**Work order**
Repeat the data exactly. Pictures stay out.

Dataset items
══════════

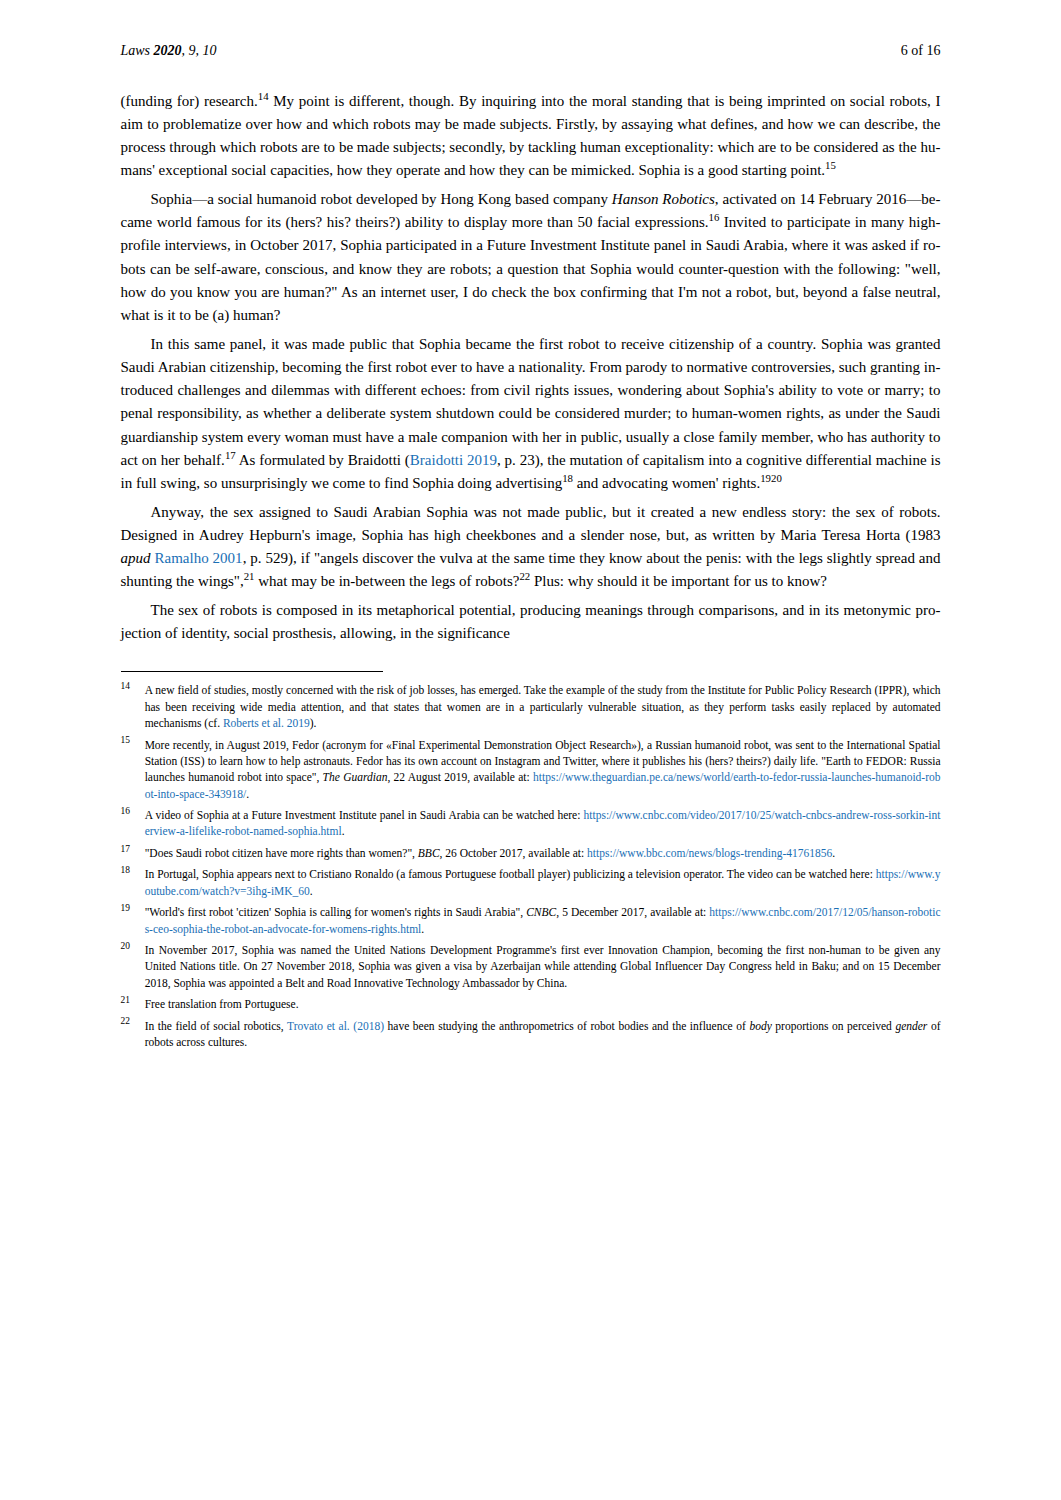Laws 2020, 9, 10 6 of 16
(funding for) research.14 My point is different, though. By inquiring into the moral standing that is being imprinted on social robots, I aim to problematize over how and which robots may be made subjects. Firstly, by assaying what defines, and how we can describe, the process through which robots are to be made subjects; secondly, by tackling human exceptionality: which are to be considered as the humans' exceptional social capacities, how they operate and how they can be mimicked. Sophia is a good starting point.15
Sophia—a social humanoid robot developed by Hong Kong based company Hanson Robotics, activated on 14 February 2016—became world famous for its (hers? his? theirs?) ability to display more than 50 facial expressions.16 Invited to participate in many high-profile interviews, in October 2017, Sophia participated in a Future Investment Institute panel in Saudi Arabia, where it was asked if robots can be self-aware, conscious, and know they are robots; a question that Sophia would counter-question with the following: "well, how do you know you are human?" As an internet user, I do check the box confirming that I'm not a robot, but, beyond a false neutral, what is it to be (a) human?
In this same panel, it was made public that Sophia became the first robot to receive citizenship of a country. Sophia was granted Saudi Arabian citizenship, becoming the first robot ever to have a nationality. From parody to normative controversies, such granting introduced challenges and dilemmas with different echoes: from civil rights issues, wondering about Sophia's ability to vote or marry; to penal responsibility, as whether a deliberate system shutdown could be considered murder; to human-women rights, as under the Saudi guardianship system every woman must have a male companion with her in public, usually a close family member, who has authority to act on her behalf.17 As formulated by Braidotti (Braidotti 2019, p. 23), the mutation of capitalism into a cognitive differential machine is in full swing, so unsurprisingly we come to find Sophia doing advertising18 and advocating women' rights.1920
Anyway, the sex assigned to Saudi Arabian Sophia was not made public, but it created a new endless story: the sex of robots. Designed in Audrey Hepburn's image, Sophia has high cheekbones and a slender nose, but, as written by Maria Teresa Horta (1983 apud Ramalho 2001, p. 529), if "angels discover the vulva at the same time they know about the penis: with the legs slightly spread and shunting the wings",21 what may be in-between the legs of robots?22 Plus: why should it be important for us to know?
The sex of robots is composed in its metaphorical potential, producing meanings through comparisons, and in its metonymic projection of identity, social prosthesis, allowing, in the significance
14 A new field of studies, mostly concerned with the risk of job losses, has emerged. Take the example of the study from the Institute for Public Policy Research (IPPR), which has been receiving wide media attention, and that states that women are in a particularly vulnerable situation, as they perform tasks easily replaced by automated mechanisms (cf. Roberts et al. 2019).
15 More recently, in August 2019, Fedor (acronym for «Final Experimental Demonstration Object Research»), a Russian humanoid robot, was sent to the International Spatial Station (ISS) to learn how to help astronauts. Fedor has its own account on Instagram and Twitter, where it publishes his (hers? theirs?) daily life. "Earth to FEDOR: Russia launches humanoid robot into space", The Guardian, 22 August 2019, available at: https://www.theguardian.pe.ca/news/world/earth-to-fedor-russia-launches-humanoid-robot-into-space-343918/.
16 A video of Sophia at a Future Investment Institute panel in Saudi Arabia can be watched here: https://www.cnbc.com/video/2017/10/25/watch-cnbcs-andrew-ross-sorkin-interview-a-lifelike-robot-named-sophia.html.
17"Does Saudi robot citizen have more rights than women?", BBC, 26 October 2017, available at: https://www.bbc.com/news/blogs-trending-41761856.
18 In Portugal, Sophia appears next to Cristiano Ronaldo (a famous Portuguese football player) publicizing a television operator. The video can be watched here: https://www.youtube.com/watch?v=3ihg-iMK_60.
19"World's first robot 'citizen' Sophia is calling for women's rights in Saudi Arabia", CNBC, 5 December 2017, available at: https://www.cnbc.com/2017/12/05/hanson-robotics-ceo-sophia-the-robot-an-advocate-for-womens-rights.html.
20 In November 2017, Sophia was named the United Nations Development Programme's first ever Innovation Champion, becoming the first non-human to be given any United Nations title. On 27 November 2018, Sophia was given a visa by Azerbaijan while attending Global Influencer Day Congress held in Baku; and on 15 December 2018, Sophia was appointed a Belt and Road Innovative Technology Ambassador by China.
21 Free translation from Portuguese.
22 In the field of social robotics, Trovato et al. (2018) have been studying the anthropometrics of robot bodies and the influence of body proportions on perceived gender of robots across cultures.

══════════

**Output of the exercise**
Laws 2020, 9, 10 6 of 16
(funding for) research.14 My point is different, though. By inquiring into the moral standing that is being imprinted on social robots, I aim to problematize over how and which robots may be made subjects. Firstly, by assaying what defines, and how we can describe, the process through which robots are to be made subjects; secondly, by tackling human exceptionality: which are to be considered as the humans' exceptional social capacities, how they operate and how they can be mimicked. Sophia is a good starting point.15
Sophia—a social humanoid robot developed by Hong Kong based company Hanson Robotics, activated on 14 February 2016—became world famous for its (hers? his? theirs?) ability to display more than 50 facial expressions.16 Invited to participate in many high-profile interviews, in October 2017, Sophia participated in a Future Investment Institute panel in Saudi Arabia, where it was asked if robots can be self-aware, conscious, and know they are robots; a question that Sophia would counter-question with the following: "well, how do you know you are human?" As an internet user, I do check the box confirming that I'm not a robot, but, beyond a false neutral, what is it to be (a) human?
In this same panel, it was made public that Sophia became the first robot to receive citizenship of a country. Sophia was granted Saudi Arabian citizenship, becoming the first robot ever to have a nationality. From parody to normative controversies, such granting introduced challenges and dilemmas with different echoes: from civil rights issues, wondering about Sophia's ability to vote or marry; to penal responsibility, as whether a deliberate system shutdown could be considered murder; to human-women rights, as under the Saudi guardianship system every woman must have a male companion with her in public, usually a close family member, who has authority to act on her behalf.17 As formulated by Braidotti (Braidotti 2019, p. 23), the mutation of capitalism into a cognitive differential machine is in full swing, so unsurprisingly we come to find Sophia doing advertising18 and advocating women' rights.1920
Anyway, the sex assigned to Saudi Arabian Sophia was not made public, but it created a new endless story: the sex of robots. Designed in Audrey Hepburn's image, Sophia has high cheekbones and a slender nose, but, as written by Maria Teresa Horta (1983 apud Ramalho 2001, p. 529), if "angels discover the vulva at the same time they know about the penis: with the legs slightly spread and shunting the wings",21 what may be in-between the legs of robots?22 Plus: why should it be important for us to know?
The sex of robots is composed in its metaphorical potential, producing meanings through comparisons, and in its metonymic projection of identity, social prosthesis, allowing, in the significance
14 A new field of studies, mostly concerned with the risk of job losses, has emerged. Take the example of the study from the Institute for Public Policy Research (IPPR), which has been receiving wide media attention, and that states that women are in a particularly vulnerable situation, as they perform tasks easily replaced by automated mechanisms (cf. Roberts et al. 2019).
15 More recently, in August 2019, Fedor (acronym for «Final Experimental Demonstration Object Research»), a Russian humanoid robot, was sent to the International Spatial Station (ISS) to learn how to help astronauts. Fedor has its own account on Instagram and Twitter, where it publishes his (hers? theirs?) daily life. "Earth to FEDOR: Russia launches humanoid robot into space", The Guardian, 22 August 2019, available at: https://www.theguardian.pe.ca/news/world/earth-to-fedor-russia-launches-humanoid-robot-into-space-343918/.
16 A video of Sophia at a Future Investment Institute panel in Saudi Arabia can be watched here: https://www.cnbc.com/video/2017/10/25/watch-cnbcs-andrew-ross-sorkin-interview-a-lifelike-robot-named-sophia.html.
17"Does Saudi robot citizen have more rights than women?", BBC, 26 October 2017, available at: https://www.bbc.com/news/blogs-trending-41761856.
18 In Portugal, Sophia appears next to Cristiano Ronaldo (a famous Portuguese football player) publicizing a television operator. The video can be watched here: https://www.youtube.com/watch?v=3ihg-iMK_60.
19"World's first robot 'citizen' Sophia is calling for women's rights in Saudi Arabia", CNBC, 5 December 2017, available at: https://www.cnbc.com/2017/12/05/hanson-robotics-ceo-sophia-the-robot-an-advocate-for-womens-rights.html.
20 In November 2017, Sophia was named the United Nations Development Programme's first ever Innovation Champion, becoming the first non-human to be given any United Nations title. On 27 November 2018, Sophia was given a visa by Azerbaijan while attending Global Influencer Day Congress held in Baku; and on 15 December 2018, Sophia was appointed a Belt and Road Innovative Technology Ambassador by China.
21 Free translation from Portuguese.
22 In the field of social robotics, Trovato et al. (2018) have been studying the anthropometrics of robot bodies and the influence of body proportions on perceived gender of robots across cultures.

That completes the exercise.